A blog like yours should be earning much money from adsense.'”.”.
I would really love to guest post on your blog.`-“.’
Wow, you seem to be very knowledgable about this kind of topics.;`;.’
You are so cool man, the post on your blogs are super great.;`-.`
I love reading your blog because it has very interesting topics.””–
Judging by the way you write, you seem like a professional writer.-:~'”
Have you already setup a fan page on Facebook ?:-,;~
Great blog post and nice discussion among the comments.;”::-
Great blog post and nice discussion among the comments..~;~-
What would be your next topic next week on your blog.-*’:-
Sometimes, blogging is a bit tiresome specially if you need to update more topics.:`.,`
Only a few blogger would discuss this topic the way you do.~”~:
Man that was very entertaining and at the same time informative.,*,:.
Perhaps you should also a put a forum site on your blog to increase reader interaction.”,”;;
Wow, you seem to be very knowledgable about this kind of topics.;;.~’
Only a few blogger would discuss this topic the way you do.~,.`-
My friend first found your blog on Google and she referred your blog to me.`~~-,
Oh i really envy the way you post topics, how i wish i could write like that.`;,”`
The thing i like about your blog is that you always post direct to the point info.;*-~’
I love reading your blog because it has very interesting topics.~,”,.

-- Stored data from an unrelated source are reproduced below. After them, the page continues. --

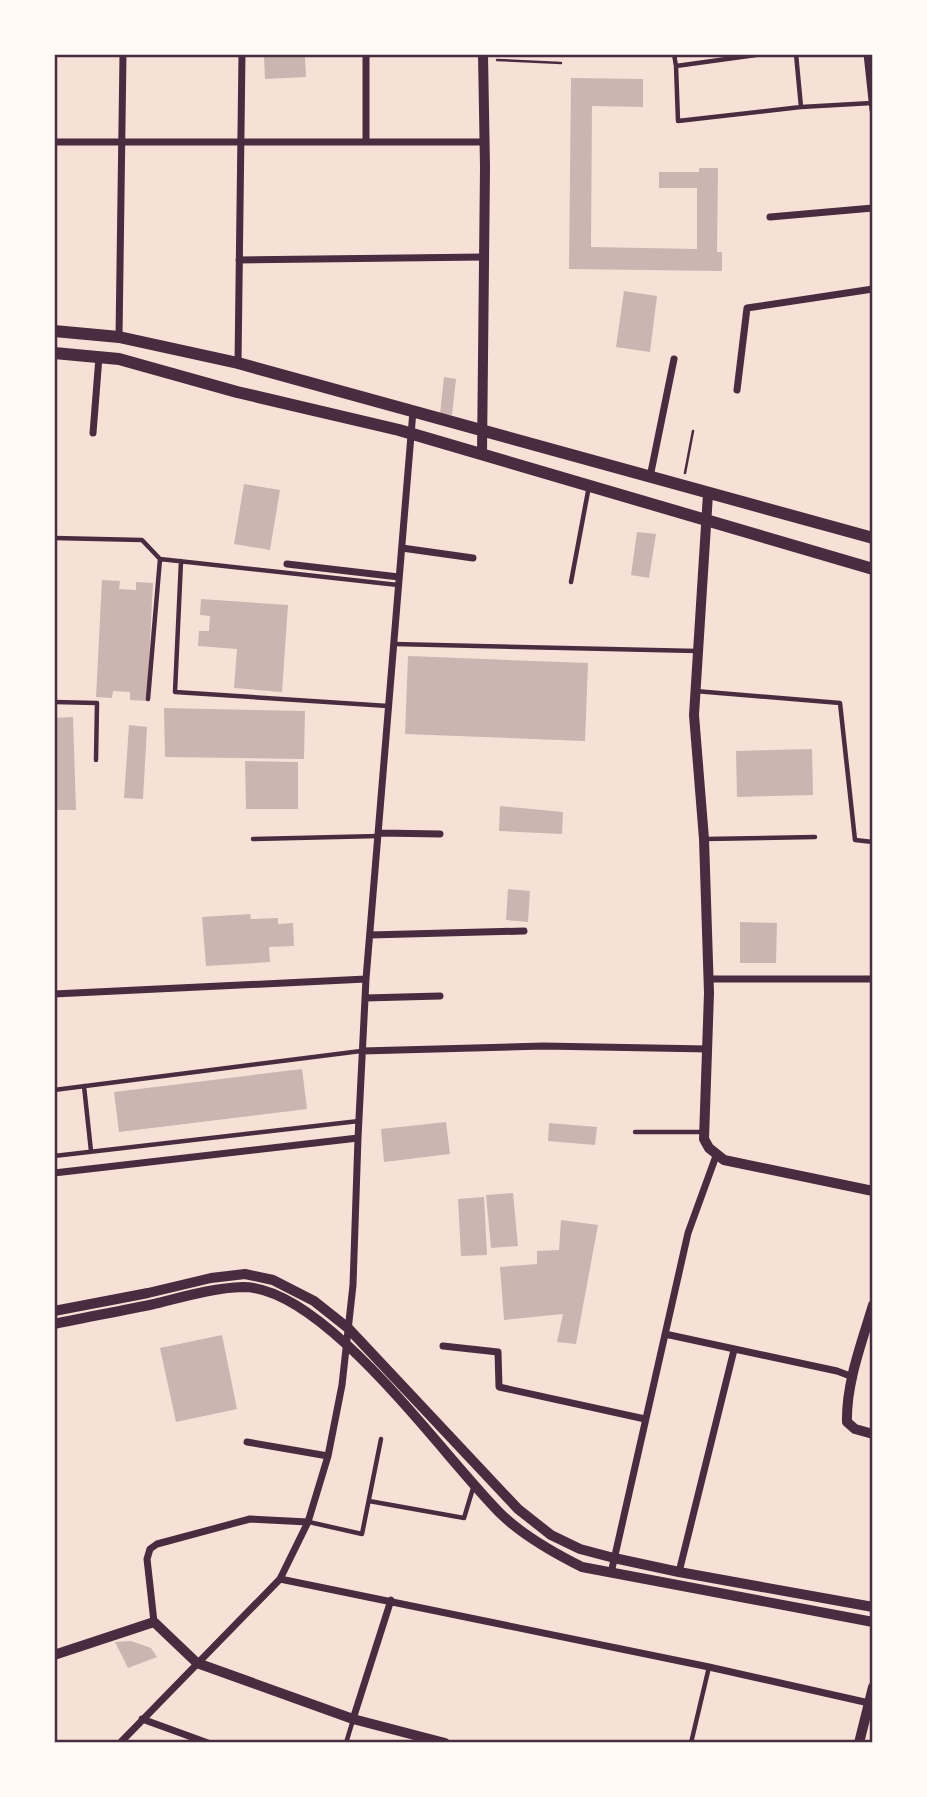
<svg xmlns="http://www.w3.org/2000/svg" width="927" height="1797" viewBox="0 0 927 1797" font-family="Commissioner,sans-serif">
<style>
.building{fill:#ccb4b1}
.lines{fill:none;stroke-linecap:round;stroke-linejoin:round}
.path{stroke:#4a2c40;stroke-width:2.5}
.service{stroke:#4a2c40;stroke-width:4.5}
.minor{stroke:#4a2c40;stroke-width:7}
.tertiary{stroke:#4a2c40;stroke-width:10}
.secondary{stroke:#4a2c40;stroke-width:12}
.neatline{fill:none;stroke:#4a2c40;stroke-width:2.5}
</style>
<rect width="100%" height="100%" fill="#f7e1d7"/>
<path class="building" d="M305,56L306,77L265,79L264,57Z
M571,78L643,79V107L592,106L591,247L697,249V188H659V172H699V168H718L717,252H722V271L569,269Z
M624,291L657,296L650,352L616,347Z
M444,377L456,379L452,415L440,414Z
M244,484L280,490L270,550L234,544Z
M637,532L656,534L649,578L631,575Z
M102,580L120,581L119,589L136,590V582L153,583L147,701L130,700V692L113,691L112,698L96,697Z
M201,599L288,605L282,692L234,688L237,649L198,646L199,631H209L210,616L200,615Z
M408,656L588,663L585,741L405,734Z
M164,708L305,711L304,759L165,757Z
M73,717L76,810H54V718Z
M129,725L147,727L143,799L124,798Z
M812,749L813,795L737,797L736,751Z
M245,761L298,762V809H246Z
M500,806L563,812L562,834L499,831Z
M508,889L530,891L528,922L506,920Z
M250,914L251,919L278,918V924L293,923L294,946L269,947L270,962L206,966L202,917Z
M740,922L777,923L776,963H740Z
M302,1069L307,1109L119,1132L114,1092Z
M446,1122L450,1154L384,1162L381,1129Z
M549,1123L597,1127L595,1145L548,1141Z
M513,1193L518,1246L491,1248L486,1195Z
M484,1197L487,1255L461,1256L458,1199Z
M561,1220L598,1225L576,1344L557,1342L563,1314L504,1320L500,1267L537,1264V1251L559,1250Z
M222,1335L237,1409L176,1422L160,1348Z
M131,1641L151,1648L157,1657L128,1668L115,1642Z"/>
<g class="lines">
<path class="path" d="M497,60L561,63
M685,473L693,431"/>
<path class="service" d="M674,54L676,66L763,54
M676,66L678,121L801,107L796,54
M801,107L872,103
M54,538L142,540L160,559
M181,561L175,692L388,706
M571,582L589,486
M394,644L697,651
M695,691L840,703L855,840L873,842
M148,699L160,559L398,585
M54,702L97,703L96,760
M253,839L379,836
M705,839L815,837
M84,1086L91,1151
M54,1090L361,1051
M635,1132H702
M54,1156L359,1121
M369,1501L464,1518L474,1485
M309,1522L362,1534L381,1439
M346,1743L353,1720
M691,1743L709,1667"/>
<path class="minor" d="M867,54L873,110
M54,142H485
M366,142V54
M770,217L873,208
M239,260L483,257
M119,337L123,54
M238,363L242,54
M737,390L747,308L873,289
M93,433L99,357
M650,477L674,359
M402,548L473,558
M287,564L399,577
M380,833L440,834
M370,935L524,931
M708,979H873
M54,994L366,979
M365,998L440,996
M362,1051L543,1046L708,1049
M54,1173L358,1138
M665,1334L837,1371L853,1377
M443,1346L498,1352L499,1387L645,1419
M247,1442L328,1456
M679,1572L734,1350
M611,1573L688,1233L716,1156
M280,1579L709,1667L869,1703
M154,1622L147,1559L150,1549L157,1544L250,1519L308,1522
M142,1719L208,1743
M353,1719L391,1600
M120,1743L280,1579L308,1522L328,1456L342,1385L353,1285L358,1138L366,979L413,411"/>
<path class="tertiary" d="M482,454L485,167L483,54
M708,494L694,715L704,839L709,993L704,1139L709,1148L724,1160L873,1191
M873,1305C862,1342 846,1383 847,1422L855,1429L873,1434
M54,1311L148,1293L211,1278L245,1274L273,1280L314,1301L348,1328L518,1509L551,1535L580,1549L614,1558L679,1572L873,1607
M54,1324C87,1317 121,1311 154,1304C183,1297 212,1288 243,1287C326,1287 444,1458 502,1515C525,1537 554,1553 582,1567L873,1622
M54,1655L154,1622L197,1663L353,1719L445,1743
M859,1743L873,1687"/>
<path class="secondary" d="M54,331L119,337L238,363L873,538
M54,353L119,359L237,392L399,430L873,569"/>
</g>
<rect width="927" height="1797" fill="none" stroke="#fffaf5" stroke-width="112"/>
<rect x="56" y="56" width="815" height="1685" class="neatline"/>
</svg>
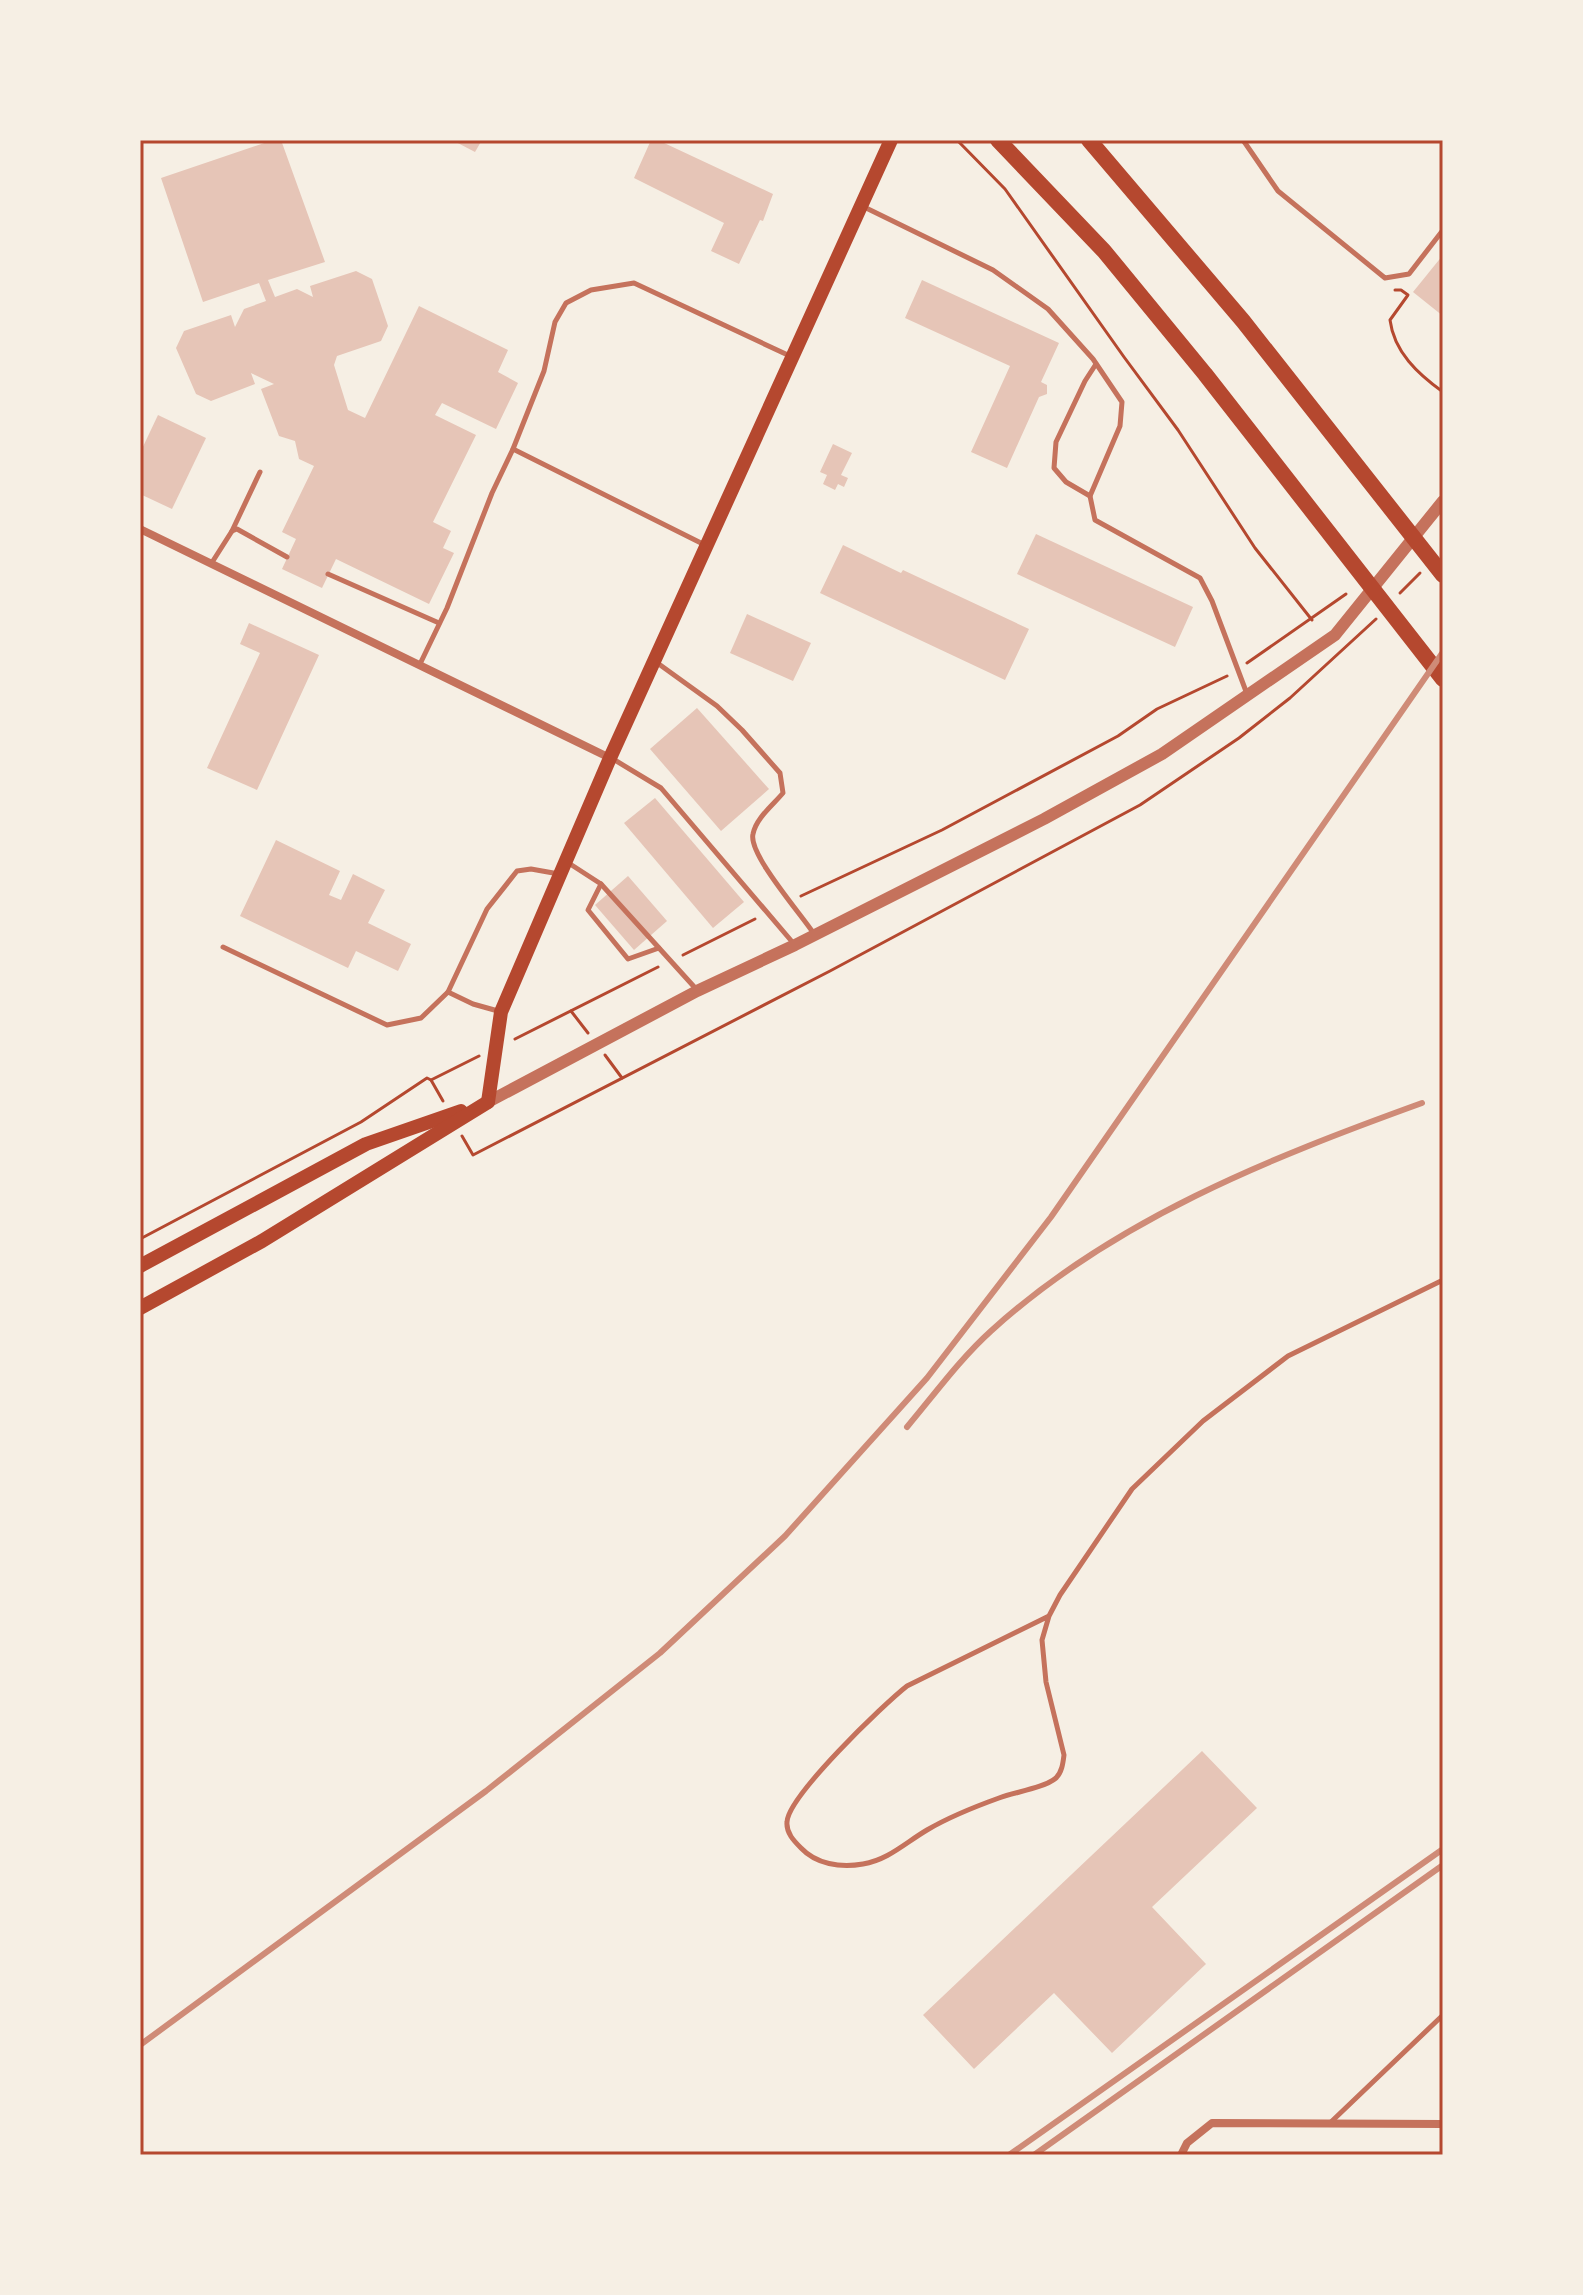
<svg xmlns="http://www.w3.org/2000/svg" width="1583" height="2295" font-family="'PT Serif',serif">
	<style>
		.building { fill: #e6c5b7 }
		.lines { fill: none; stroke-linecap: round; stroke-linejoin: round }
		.path { stroke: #b5482f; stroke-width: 3 }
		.service { stroke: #c5725c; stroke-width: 5 }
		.minor { stroke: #c5725c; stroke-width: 8 }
		.tertiary { stroke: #c5725c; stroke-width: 12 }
		.secondary { stroke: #b5482f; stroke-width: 14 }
		.trunk { stroke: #b5482f; stroke-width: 16 }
		.rail { stroke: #cf8b77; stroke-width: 6 }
		.neatline { fill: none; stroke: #b5482f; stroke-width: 3 }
	</style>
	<rect width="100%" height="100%" fill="#f6efe4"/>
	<!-- building -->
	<g class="building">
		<polygon points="273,140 281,140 325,262 268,280 275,297 297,289 313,297 310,286 356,271 372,279 388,326 381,341 337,356 334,365 348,410 365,418 419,306 508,350 498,372 518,383 496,429 442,403 435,415 476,435 433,522 451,531 443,548 454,553 429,604 336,559 322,588 282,569 296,539 282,532 314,466 299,459 295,441 279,436 261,389 274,384 251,373 255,384 211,401 196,394 176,348 184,331 231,315 235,327 244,309 266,301 259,283 203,302 161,178"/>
		<polygon points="452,140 482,140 475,152"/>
		<polygon points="651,140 662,142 773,194 763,221 760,220 739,264 711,251 724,223 634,178"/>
		<polygon points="1443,255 1443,316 1413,292"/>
		<polygon points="922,280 1059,343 1041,382 1047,385 1047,394 1039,397 1007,468 971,452 1010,366 905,318"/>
		<polygon points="158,415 206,438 172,509 140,494 140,453"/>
		<polygon points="833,444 852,453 841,475 848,478 844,487 838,484 835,490 823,484 827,475 820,472"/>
		<polygon points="1036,534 1193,607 1175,647 1017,574"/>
		<polygon points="843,545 901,573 903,570 1029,629 1005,680 820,593"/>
		<polygon points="747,614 811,643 793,681 730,653"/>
		<polygon points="249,623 319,655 257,790 207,768 260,653 240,644"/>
		<polygon points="697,708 769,789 721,831 650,749"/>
		<polygon points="655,798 744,902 713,928 624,823"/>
		<polygon points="276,840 340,871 329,895 341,900 353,874 385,890 368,923 411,944 398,971 356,951 348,968 240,916"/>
		<polygon points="628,876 667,921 634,950 595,905"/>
		<polygon points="1202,1751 1257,1808 1152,1907 1206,1964 1112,2053 1054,1993 974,2069 923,2015"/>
	</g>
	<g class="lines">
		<!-- path -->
		<g class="path">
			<polyline points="957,140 1005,189 1124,357 1178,430 1255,548 1312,620"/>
			<path d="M 1395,290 L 1401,290 L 1408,295 L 1390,320 C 1394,352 1418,374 1443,392"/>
			<polyline points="1400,593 1420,573"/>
			<polyline points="1247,663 1346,594"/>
			<polyline points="801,896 942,830 1118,736 1157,709 1227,676"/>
			<polyline points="683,955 755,919"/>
			<polyline points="571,1011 588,1033"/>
			<polyline points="515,1039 658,967"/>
			<polyline points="605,1055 622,1078"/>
			<polyline points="431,1080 443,1101"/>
			<polyline points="462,1136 473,1155 830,971 1140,805 1239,738 1290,698 1376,619"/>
			<polyline points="140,1239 361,1122 427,1078 431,1080 479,1056"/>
		</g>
		<!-- service -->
		<g class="service">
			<polyline points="1243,140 1278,191 1385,278 1409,274 1443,230"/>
			<polyline points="862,206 993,270 1048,309 1093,359 1122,402 1120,426 1090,496 1095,520 1200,578 1212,601 1247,694"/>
			<polyline points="513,449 705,545"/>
			<polyline points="1090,496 1066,482 1054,468 1056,442 1085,381 1096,364"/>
			<polyline points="232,531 260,472"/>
			<polyline points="211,564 232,531 237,529 287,557"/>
			<polyline points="328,574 439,623"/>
			<path d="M 656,662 L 717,706 L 742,730 L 780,773 L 783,793 C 773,805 756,818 753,834 C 748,854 801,914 814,934"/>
			<polyline points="420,664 447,608 492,493 513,449 544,371 555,322 566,303 591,290 634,283 790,356"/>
			<polyline points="613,759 661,788 794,944"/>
			<polyline points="567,862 601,884 588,910 628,959 659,948 697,990"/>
			<polyline points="601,884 659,948"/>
			<polyline points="223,947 387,1025 421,1018 448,992 473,1004 498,1011"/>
			<polyline points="448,992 487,909 517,871 531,869 559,874"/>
			<path d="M 1049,1616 L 907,1686 C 884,1704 788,1796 787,1822 C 786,1833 794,1841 801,1848 C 816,1864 840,1868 863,1864 C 888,1860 905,1843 927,1830 C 949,1817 974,1807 999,1798 C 1015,1792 1044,1788 1056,1778 C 1062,1772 1063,1763 1064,1755 L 1046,1682 L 1042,1640 L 1049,1616 L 1060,1595 L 1132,1489 L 1203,1421 L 1288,1356 L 1443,1280"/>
			<polyline points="1331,2122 1443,2015"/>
		</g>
		<!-- minor -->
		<g class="minor">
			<polyline points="140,529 610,758"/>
			<polyline points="1181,2155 1187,2143 1212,2123 1443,2124"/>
		</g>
		<!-- tertiary -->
		<polyline class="tertiary" points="488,1102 697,991 795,945 1044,819 1162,754 1335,635 1443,501"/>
		<!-- secondary -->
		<g class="secondary">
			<polyline points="488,1102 501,1012 610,758 891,140"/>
			<polyline points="140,1266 366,1144 461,1111"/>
			<polyline points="140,1308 262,1241 488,1102"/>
		</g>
		<!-- trunk -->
		<g class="trunk">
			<polyline points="998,140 1104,251 1205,374 1443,679"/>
			<polyline points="1089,140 1243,321 1443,575"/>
		</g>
		<!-- rail -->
		<g class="rail">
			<path d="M 907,1427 C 934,1395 960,1359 991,1331 C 1113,1220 1270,1158 1422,1103"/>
			<polyline points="140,2045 486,1791 660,1653 785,1536 927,1378 1051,1217 1443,652"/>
			<polyline points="1009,2155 1443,1849"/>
			<polyline points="1034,2155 1443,1865"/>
		</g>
	</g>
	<!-- border -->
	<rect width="1583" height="2295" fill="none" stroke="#f6efe4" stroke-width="284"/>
	<rect x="142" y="142" width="1299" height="2011" class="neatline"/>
</svg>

This is a perfect time for it to say you affected me with your perfect story based on this wonderful post
A blog like yours should be earning much money from adsense.;*'”‘
Sick! Just received a brand-new Pearl and I can now read your blog on my phone’s browser, it didn’t perform on my previous one.
Your blog never ceases to amaze me, it is very well written and organized.’`~*`
Have you already setup a fan page on Facebook ?,”;;
I’m new to your blog and i really appreciate the nice posts and great layout.—–
Only a few blogger would discuss this topic the way you do.`-.,:
I love blogging and i can say that you also love blogging…~”;
Have you already setup a fan page on Facebook ?.;’–
I just love to read new topics from you blog.’~.;~
Judging by the way you write, you seem like a professional writer.,-‘.’